[whatwg] SQL section feedback

Tue May 6 22:14:45 PDT 2008

On Thu, 10 Apr 2008, Dimitri Glazkov wrote:
>
> In the current SQL storage spec 
> (http://www.whatwg.org/specs/web-apps/current-work/multipage/section-sql.html), 
> all database operations can be nicely tucked onto a separate thread, so 
> that they don't block the UI thread, except for one place: openDatabase 
> has to query version information and open or create the database.
> 
> This seems a bit out-of-sync (oh no, bad pun) with the rest of the spec, 
> where everything is asynchronous. Would it be more logical/practical to 
> explicitly (per spec) move the actual opening of the database off the 
> main thread? Like so:
> 
> Verifying database version and opening/creation of the database occurs 
> at pre-flight of the transaction, unless the database is already open.
> 
> Thus, no potential UI thread blockage by the database operations during 
> openDatabase invocation, as well as no need to raise the 
> INVALID_STATE_ERR exception.
> 
> What do you think?

This seems like something that UAs could optimise -- knowing what 
databases and what version each origin has seems similar to having 
immediate access to name/value pairs and to cookies, both of which are 
already synchronous. And making it use a callback would make this even 
less usable. :-)

What do other vendors think? Anyone?

On Mon, 12 Nov 2007, Aaron Boodman wrote:
> On 10/31/07, Ian Hickson <ian at hixie.ch> wrote:
> > I agree, but like you I don't know exactly what to say about this. 
> > This is an area where implementation experience will help. It may be, 
> > for instance, that nobody uses more than one database per app, and a 
> > prompt ends up being fine.
> 
> I think one simple way to address this is to move the metadata into the 
> application itself. For example:
> 
> <html applicationName="Google Reader">

I've added <meta name=application-name> to the spec.

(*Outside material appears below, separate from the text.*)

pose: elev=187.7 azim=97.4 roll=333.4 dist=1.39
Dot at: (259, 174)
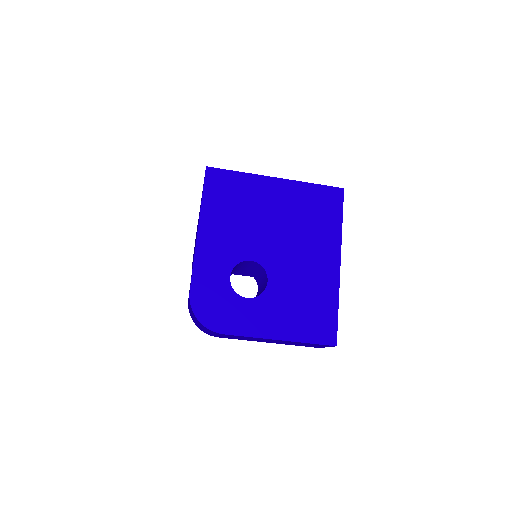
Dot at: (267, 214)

However, the name here is really the name of the database, not the name of 
the app.

> You can imagine other things eventually going in to this application 
> metadata, such as icons at various sizes.

> I also think the estimated bytes thing is not that useful. It's going to 
> be hard for developers to estimate this and they're all just going to 
> put 64k or something they copied from an example.
> 
> I think it should be up to the UA to make sure that the database does 
> not grow "too large" and to prompt the user for access to more storage 
> when necessary on behalf of the application.

I agree that these arguments might not be useful. I propose that we see 
what authors do and what browsers do and remove the feature if it turns 
out to be useless.

On Tue, 27 Nov 2007, Brady Eidson wrote:
>
> In the provided spec, openDatabase() can fail in exactly one case, leading to
> an exception:
> "If the database version provided is not the empty string, and the database
> already exists but has a different version, then the method must raise an
> INVALID_STATE_ERR exception."
> 
> For the sake of providing implementation feedback, I'd like to add another
> specified failure condition:
> If the user agent decides for policy reasons that a database should not be
> opened/created (the origin's quota has already been met/exceeded, the user has
> disabled databases altogether, etc), there should be an exception.
> 
> For the sake of argument, I can't think of any existent error code that works
> better than INVALID_STATE_ERR.  NO_DATA_ALLOWED_ERR fits based on name alone,
> but not based on intended use.

Added. Note that a full quota is not a reason to prevent access (disabled 
databases is). I used a security exception btw, not INVALID_STATE_ERR.

On Fri, 8 Feb 2008, Alexey Proskuryakov wrote:
> 
>   It seems to be a natural idea to save Web application state from an 
> unload event handler. But is it guaranteed that client-side database API 
> is still functional at this point? And if it is - can one queue up more 
> statements and/or transactions from statement callbacks?
> 
>   There needs to be some limits put on this, as otherwise a script could 
> continue to use resources indefinitely after a browser window is closed. 
> But I do not see where it is specified, explicitly or implicitly.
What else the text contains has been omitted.